◆ **What is needed**
Could you swap "scientific name" for "species" everywhere in the data below and keep every other part of the lines the same?
Start Working data
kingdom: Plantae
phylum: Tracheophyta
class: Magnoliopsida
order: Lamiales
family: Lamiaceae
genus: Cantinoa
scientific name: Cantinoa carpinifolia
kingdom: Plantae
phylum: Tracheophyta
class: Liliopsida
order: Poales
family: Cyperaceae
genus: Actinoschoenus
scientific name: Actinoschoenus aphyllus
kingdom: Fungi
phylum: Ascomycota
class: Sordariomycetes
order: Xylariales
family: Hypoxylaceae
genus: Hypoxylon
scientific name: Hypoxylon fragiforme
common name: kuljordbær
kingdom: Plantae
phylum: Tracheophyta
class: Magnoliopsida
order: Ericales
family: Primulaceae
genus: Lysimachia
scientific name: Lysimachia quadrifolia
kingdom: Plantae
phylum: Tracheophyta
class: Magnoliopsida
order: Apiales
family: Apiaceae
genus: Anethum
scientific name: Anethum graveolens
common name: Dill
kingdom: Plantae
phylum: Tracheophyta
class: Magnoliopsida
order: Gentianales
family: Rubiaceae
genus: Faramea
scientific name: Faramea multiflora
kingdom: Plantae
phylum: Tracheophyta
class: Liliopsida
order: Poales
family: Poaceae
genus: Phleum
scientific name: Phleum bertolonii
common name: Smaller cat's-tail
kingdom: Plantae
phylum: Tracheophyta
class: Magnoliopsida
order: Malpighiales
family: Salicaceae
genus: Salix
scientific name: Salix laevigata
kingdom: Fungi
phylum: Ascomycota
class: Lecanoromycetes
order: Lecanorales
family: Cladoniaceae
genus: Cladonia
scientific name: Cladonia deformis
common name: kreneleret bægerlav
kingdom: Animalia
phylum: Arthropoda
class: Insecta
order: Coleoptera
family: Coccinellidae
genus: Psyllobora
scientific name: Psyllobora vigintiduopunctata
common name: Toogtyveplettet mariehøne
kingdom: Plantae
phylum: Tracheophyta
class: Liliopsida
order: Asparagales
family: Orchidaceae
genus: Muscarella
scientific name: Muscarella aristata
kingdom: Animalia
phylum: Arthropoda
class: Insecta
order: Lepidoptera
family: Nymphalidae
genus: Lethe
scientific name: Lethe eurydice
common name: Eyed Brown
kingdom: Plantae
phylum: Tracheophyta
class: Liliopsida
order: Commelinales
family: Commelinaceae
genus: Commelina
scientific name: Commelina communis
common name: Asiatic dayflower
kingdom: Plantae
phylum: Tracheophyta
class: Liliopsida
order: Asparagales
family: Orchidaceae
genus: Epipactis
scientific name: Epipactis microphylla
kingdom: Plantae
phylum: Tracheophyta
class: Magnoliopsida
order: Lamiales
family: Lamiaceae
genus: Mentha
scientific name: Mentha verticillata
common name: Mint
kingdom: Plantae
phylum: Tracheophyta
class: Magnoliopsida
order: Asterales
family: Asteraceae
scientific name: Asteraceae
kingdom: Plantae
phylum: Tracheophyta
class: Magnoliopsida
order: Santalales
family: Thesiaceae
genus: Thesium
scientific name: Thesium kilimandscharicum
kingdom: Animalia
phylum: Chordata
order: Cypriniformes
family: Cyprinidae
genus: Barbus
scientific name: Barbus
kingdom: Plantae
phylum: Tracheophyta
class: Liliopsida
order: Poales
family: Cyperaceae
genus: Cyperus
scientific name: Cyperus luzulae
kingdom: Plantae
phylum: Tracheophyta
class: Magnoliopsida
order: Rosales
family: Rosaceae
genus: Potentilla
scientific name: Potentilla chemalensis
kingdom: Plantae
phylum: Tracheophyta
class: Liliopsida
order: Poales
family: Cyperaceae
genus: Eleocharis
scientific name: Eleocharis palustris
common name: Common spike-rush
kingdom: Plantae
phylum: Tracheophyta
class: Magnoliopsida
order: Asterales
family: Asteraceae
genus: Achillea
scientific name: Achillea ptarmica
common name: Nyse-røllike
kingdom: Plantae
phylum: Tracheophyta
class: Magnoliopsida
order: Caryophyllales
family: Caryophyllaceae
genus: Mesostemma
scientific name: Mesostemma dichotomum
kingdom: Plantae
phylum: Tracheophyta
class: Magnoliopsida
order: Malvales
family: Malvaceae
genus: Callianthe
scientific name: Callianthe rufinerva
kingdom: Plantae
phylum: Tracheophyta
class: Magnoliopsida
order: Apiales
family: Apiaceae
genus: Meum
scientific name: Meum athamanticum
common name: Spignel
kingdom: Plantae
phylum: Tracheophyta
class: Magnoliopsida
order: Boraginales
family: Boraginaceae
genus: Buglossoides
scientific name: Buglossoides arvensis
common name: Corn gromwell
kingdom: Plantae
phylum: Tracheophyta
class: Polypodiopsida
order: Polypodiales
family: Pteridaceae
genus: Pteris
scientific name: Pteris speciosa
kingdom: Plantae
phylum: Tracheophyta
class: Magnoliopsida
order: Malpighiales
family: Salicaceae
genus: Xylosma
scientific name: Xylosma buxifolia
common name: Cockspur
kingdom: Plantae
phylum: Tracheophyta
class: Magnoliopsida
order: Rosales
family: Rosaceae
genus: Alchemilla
End Working data
◆ **Solution to the exercise**
kingdom: Plantae
phylum: Tracheophyta
class: Magnoliopsida
order: Lamiales
family: Lamiaceae
genus: Cantinoa
species: Cantinoa carpinifolia
kingdom: Plantae
phylum: Tracheophyta
class: Liliopsida
order: Poales
family: Cyperaceae
genus: Actinoschoenus
species: Actinoschoenus aphyllus
kingdom: Fungi
phylum: Ascomycota
class: Sordariomycetes
order: Xylariales
family: Hypoxylaceae
genus: Hypoxylon
species: Hypoxylon fragiforme
common name: kuljordbær
kingdom: Plantae
phylum: Tracheophyta
class: Magnoliopsida
order: Ericales
family: Primulaceae
genus: Lysimachia
species: Lysimachia quadrifolia
kingdom: Plantae
phylum: Tracheophyta
class: Magnoliopsida
order: Apiales
family: Apiaceae
genus: Anethum
species: Anethum graveolens
common name: Dill
kingdom: Plantae
phylum: Tracheophyta
class: Magnoliopsida
order: Gentianales
family: Rubiaceae
genus: Faramea
species: Faramea multiflora
kingdom: Plantae
phylum: Tracheophyta
class: Liliopsida
order: Poales
family: Poaceae
genus: Phleum
species: Phleum bertolonii
common name: Smaller cat's-tail
kingdom: Plantae
phylum: Tracheophyta
class: Magnoliopsida
order: Malpighiales
family: Salicaceae
genus: Salix
species: Salix laevigata
kingdom: Fungi
phylum: Ascomycota
class: Lecanoromycetes
order: Lecanorales
family: Cladoniaceae
genus: Cladonia
species: Cladonia deformis
common name: kreneleret bægerlav
kingdom: Animalia
phylum: Arthropoda
class: Insecta
order: Coleoptera
family: Coccinellidae
genus: Psyllobora
species: Psyllobora vigintiduopunctata
common name: Toogtyveplettet mariehøne
kingdom: Plantae
phylum: Tracheophyta
class: Liliopsida
order: Asparagales
family: Orchidaceae
genus: Muscarella
species: Muscarella aristata
kingdom: Animalia
phylum: Arthropoda
class: Insecta
order: Lepidoptera
family: Nymphalidae
genus: Lethe
species: Lethe eurydice
common name: Eyed Brown
kingdom: Plantae
phylum: Tracheophyta
class: Liliopsida
order: Commelinales
family: Commelinaceae
genus: Commelina
species: Commelina communis
common name: Asiatic dayflower
kingdom: Plantae
phylum: Tracheophyta
class: Liliopsida
order: Asparagales
family: Orchidaceae
genus: Epipactis
species: Epipactis microphylla
kingdom: Plantae
phylum: Tracheophyta
class: Magnoliopsida
order: Lamiales
family: Lamiaceae
genus: Mentha
species: Mentha verticillata
common name: Mint
kingdom: Plantae
phylum: Tracheophyta
class: Magnoliopsida
order: Asterales
family: Asteraceae
species: Asteraceae
kingdom: Plantae
phylum: Tracheophyta
class: Magnoliopsida
order: Santalales
family: Thesiaceae
genus: Thesium
species: Thesium kilimandscharicum
kingdom: Animalia
phylum: Chordata
order: Cypriniformes
family: Cyprinidae
genus: Barbus
species: Barbus
kingdom: Plantae
phylum: Tracheophyta
class: Liliopsida
order: Poales
family: Cyperaceae
genus: Cyperus
species: Cyperus luzulae
kingdom: Plantae
phylum: Tracheophyta
class: Magnoliopsida
order: Rosales
family: Rosaceae
genus: Potentilla
species: Potentilla chemalensis
kingdom: Plantae
phylum: Tracheophyta
class: Liliopsida
order: Poales
family: Cyperaceae
genus: Eleocharis
species: Eleocharis palustris
common name: Common spike-rush
kingdom: Plantae
phylum: Tracheophyta
class: Magnoliopsida
order: Asterales
family: Asteraceae
genus: Achillea
species: Achillea ptarmica
common name: Nyse-røllike
kingdom: Plantae
phylum: Tracheophyta
class: Magnoliopsida
order: Caryophyllales
family: Caryophyllaceae
genus: Mesostemma
species: Mesostemma dichotomum
kingdom: Plantae
phylum: Tracheophyta
class: Magnoliopsida
order: Malvales
family: Malvaceae
genus: Callianthe
species: Callianthe rufinerva
kingdom: Plantae
phylum: Tracheophyta
class: Magnoliopsida
order: Apiales
family: Apiaceae
genus: Meum
species: Meum athamanticum
common name: Spignel
kingdom: Plantae
phylum: Tracheophyta
class: Magnoliopsida
order: Boraginales
family: Boraginaceae
genus: Buglossoides
species: Buglossoides arvensis
common name: Corn gromwell
kingdom: Plantae
phylum: Tracheophyta
class: Polypodiopsida
order: Polypodiales
family: Pteridaceae
genus: Pteris
species: Pteris speciosa
kingdom: Plantae
phylum: Tracheophyta
class: Magnoliopsida
order: Malpighiales
family: Salicaceae
genus: Xylosma
species: Xylosma buxifolia
common name: Cockspur
kingdom: Plantae
phylum: Tracheophyta
class: Magnoliopsida
order: Rosales
family: Rosaceae
genus: Alchemilla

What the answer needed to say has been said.